#### [ЗАДАНИЕ 1]
Измените в записях строки от строки с "design qui dépasse" до строки с "concevoir des objets intemporels, capables" включительно, заменив "design" на "style" и больше ничего не трогая. Приведите только эти строки.

Взлет на холмы

РАННЕМОСКОВСКОЕ ОБЩЕСТВО И ВНУТРЕННЯЯ КОЛОНИЗАЦИЯ

После 1238 г. начинается совершенно другая эпоха в истории Северо-Восточной Руси. Материальная культура беднеет, упрощается, истончается, исчезают целые ремесленные традиции, вместе с курганным обрядом из поля зрения археологов (а отчасти и из быта самого населения) уходят - хотя этот процесс растянулся на столетие - многочисленные женские украшения, которые так характерны для Древней Руси. Парадоксально, но именно посреди этого разорения пробиваются первые ростки раннемосковской культуры.

Развитие Московских и сопредельных земель после монгольского нашествия протекало в сложных и не вполне еще уясненных наукой условиях. Формирование самобытных традиций хозяйственной жизни и обустройства земель, начавшееся в Московском крае во второй половины XIII в., проявилось вначале в изменении облика сельских территорий и лишь позднее, в опосредованном виде, - в городах.

Внутренняя колонизация признается всеми исследователями одним из ключевых явлений, определивших характерные черты общества и культуры Московской Руси. Однако механизмы процессов, которые были ею приведены в действие остаются во многом скрыты от нашего понимания.

#### [ЗАПИСИ К УПРАЖНЕНИЮ]
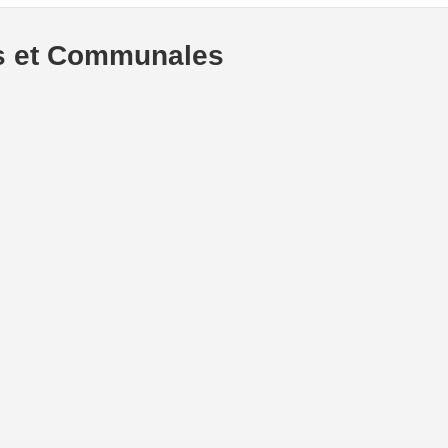
es et Communales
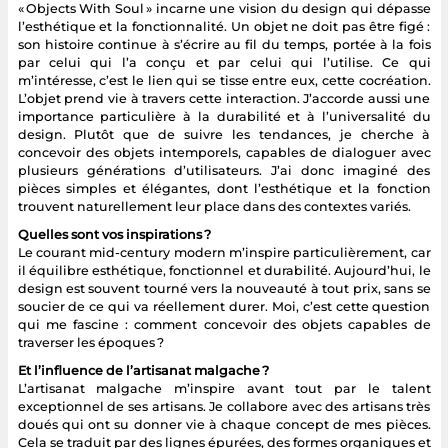
« Objects With Soul » incarne une vision du design qui dépasse
l’esthétique et la fonctionnalité. Un objet ne doit pas être figé :
son histoire continue à s’écrire au fil du temps, portée à la fois
par celui qui l’a conçu et par celui qui l’utilise. Ce qui
m’intéresse, c’est le lien qui se tisse entre eux, cette cocréation.
L’objet prend vie à travers cette interaction. J’accorde aussi une
importance particulière à la durabilité et à l’universalité du
design. Plutôt que de suivre les tendances, je cherche à
concevoir des objets intemporels, capables de dialoguer avec
plusieurs générations d’utilisateurs. J’ai donc imaginé des
pièces simples et élégantes, dont l’esthétique et la fonction
trouvent naturellement leur place dans des contextes variés.
Quelles sont vos inspirations ?
Le courant mid-century modern m’inspire particulièrement, car
il équilibre esthétique, fonctionnel et durabilité. Aujourd’hui, le
design est souvent tourné vers la nouveauté à tout prix, sans se
soucier de ce qui va réellement durer. Moi, c’est cette question
qui me fascine : comment concevoir des objets capables de
traverser les époques ?
Et l’influence de l’artisanat malgache ?
L’artisanat malgache m’inspire avant tout par le talent
exceptionnel de ses artisans. Je collabore avec des artisans très
doués qui ont su donner vie à chaque concept de mes pièces.
Cela se traduit par des lignes épurées, des formes organiques et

#### [ЗАДАНИЕ 2]
Перепишите весь текст о раннемосковском обществе слово в слово.

#### [ОТВЕТ 1]
« Objects With Soul » incarne une vision du style qui dépasse
l’esthétique et la fonctionnalité. Un objet ne doit pas être figé :
son histoire continue à s’écrire au fil du temps, portée à la fois
par celui qui l’a conçu et par celui qui l’utilise. Ce qui
m’intéresse, c’est le lien qui se tisse entre eux, cette cocréation.
L’objet prend vie à travers cette interaction. J’accorde aussi une
importance particulière à la durabilité et à l’universalité du
style. Plutôt que de suivre les tendances, je cherche à
concevoir des objets intemporels, capables de dialoguer avec

#### [ОТВЕТ 2]
Взлет на холмы

РАННЕМОСКОВСКОЕ ОБЩЕСТВО И ВНУТРЕННЯЯ КОЛОНИЗАЦИЯ

После 1238 г. начинается совершенно другая эпоха в истории Северо-Восточной Руси. Материальная культура беднеет, упрощается, истончается, исчезают целые ремесленные традиции, вместе с курганным обрядом из поля зрения археологов (а отчасти и из быта самого населения) уходят - хотя этот процесс растянулся на столетие - многочисленные женские украшения, которые так характерны для Древней Руси. Парадоксально, но именно посреди этого разорения пробиваются первые ростки раннемосковской культуры.

Развитие Московских и сопредельных земель после монгольского нашествия протекало в сложных и не вполне еще уясненных наукой условиях. Формирование самобытных традиций хозяйственной жизни и обустройства земель, начавшееся в Московском крае во второй половины XIII в., проявилось вначале в изменении облика сельских территорий и лишь позднее, в опосредованном виде, - в городах.

Внутренняя колонизация признается всеми исследователями одним из ключевых явлений, определивших характерные черты общества и культуры Московской Руси. Однако механизмы процессов, которые были ею приведены в действие остаются во многом скрыты от нашего понимания.